* Input *
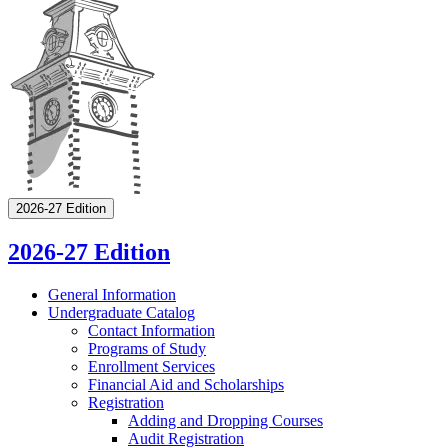
2026-27 Edition
2026-27 Edition
General Information
Undergraduate Catalog
Contact Information
Programs of Study
Enrollment Services
Financial Aid and Scholarships
Registration
Adding and Dropping Courses
Audit Registration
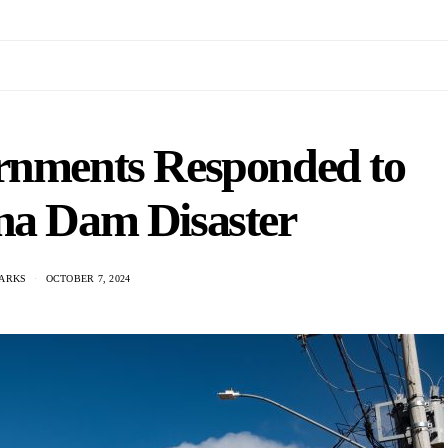
rnments Responded to
na Dam Disaster
ARKS
OCTOBER 7, 2024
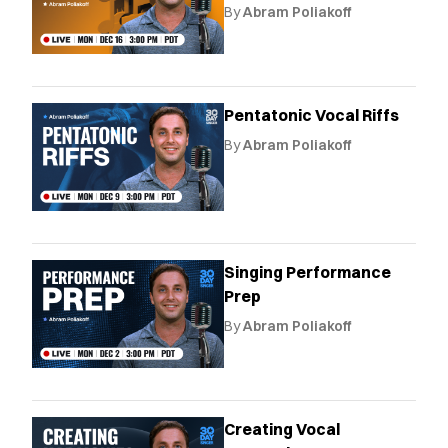
By
Abram Poliakoff
Pentatonic Vocal Riffs
By
Abram Poliakoff
Singing Performance
Prep
By
Abram Poliakoff
Creating Vocal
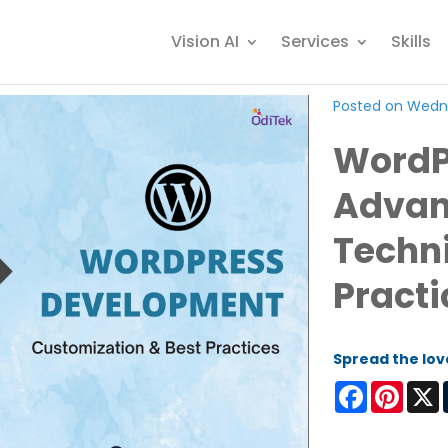
Vision AI
Services
Skills
Posted on Wedne
WordP
Advan
Techn
Practi
Spread the lov
Facebook
Pinter
X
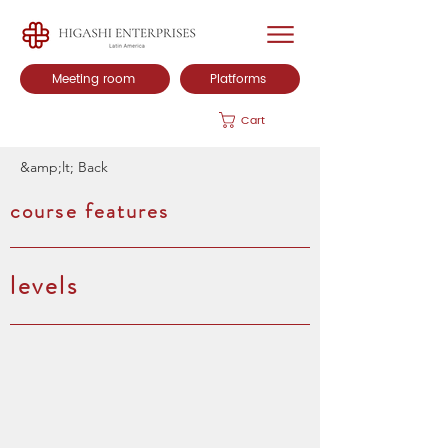
Meeting room
Platforms
Cart
&amp;lt; Back
course features
levels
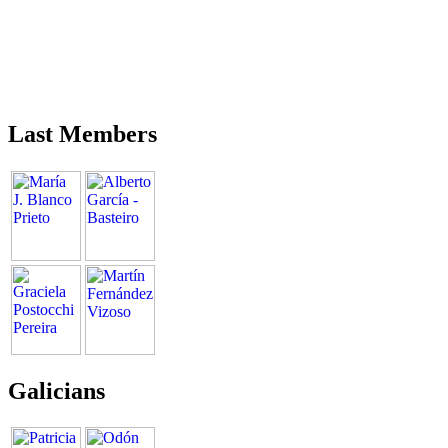
Last Members
Galicians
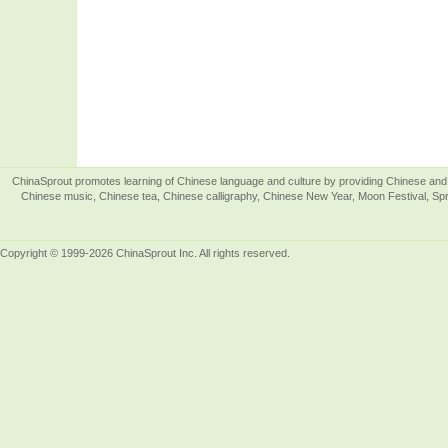
ChinaSprout promotes learning of Chinese language and culture by providing Chinese and 
Chinese music, Chinese tea, Chinese calligraphy, Chinese New Year, Moon Festival, Spri
Copyright © 1999-2026 ChinaSprout Inc. All rights reserved.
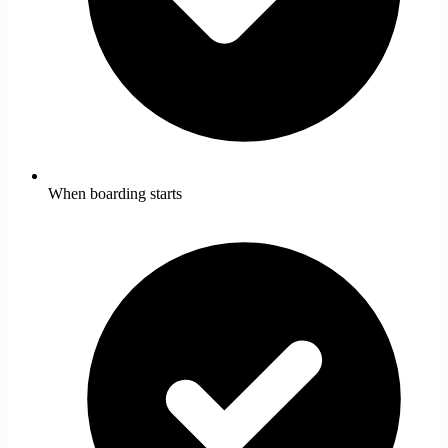
When boarding starts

* What you are asked to do *
Please output the rows as a numbered list, starting with the line that contains "Meeting room" and going on through the last of the rows. Leave out the pictures and any blank lines.

* Final answer *
1. Meeting room
2. Platforms
3. Cart
4. &amp;lt; Back
5. course features
6. levels
7. Last Members
8. Galicians
9. ChinaSprout promotes learning of Chinese language and culture by providing Chinese and 
10. Chinese music, Chinese tea, Chinese calligraphy, Chinese New Year, Moon Festival, Spri
11. Copyright © 1999-2026 ChinaSprout Inc. All rights reserved.
12. When boarding starts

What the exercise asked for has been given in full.